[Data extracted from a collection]
————————

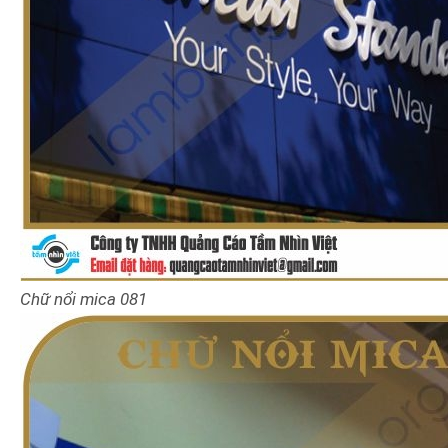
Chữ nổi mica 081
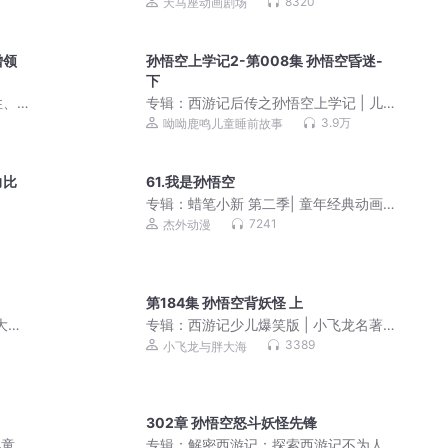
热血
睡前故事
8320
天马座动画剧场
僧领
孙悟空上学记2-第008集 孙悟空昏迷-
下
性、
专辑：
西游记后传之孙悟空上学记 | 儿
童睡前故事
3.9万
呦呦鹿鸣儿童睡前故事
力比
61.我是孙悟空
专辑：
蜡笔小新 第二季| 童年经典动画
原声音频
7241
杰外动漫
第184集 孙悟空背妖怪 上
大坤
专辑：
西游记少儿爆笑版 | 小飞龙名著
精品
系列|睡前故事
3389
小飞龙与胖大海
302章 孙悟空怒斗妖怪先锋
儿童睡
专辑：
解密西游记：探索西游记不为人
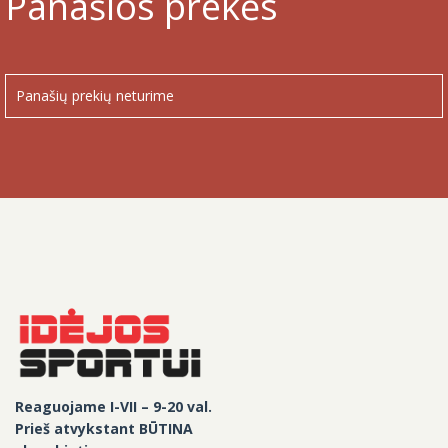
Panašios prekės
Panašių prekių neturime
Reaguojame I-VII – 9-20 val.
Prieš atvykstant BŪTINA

————————

A word-for-word copy is needed of the lines from the line with "西游记少儿爆笑版 | 小飞龙名著" through the last line of the entries above, with both ends kept and the pictures dropped.

西游记少儿爆笑版 | 小飞龙名著
精品
系列|睡前故事
3389
小飞龙与胖大海
302章 孙悟空怒斗妖怪先锋
儿童睡
专辑：
解密西游记：探索西游记不为人
Panašios prekės
Panašių prekių neturime
Reaguojame I-VII – 9-20 val.
Prieš atvykstant BŪTINA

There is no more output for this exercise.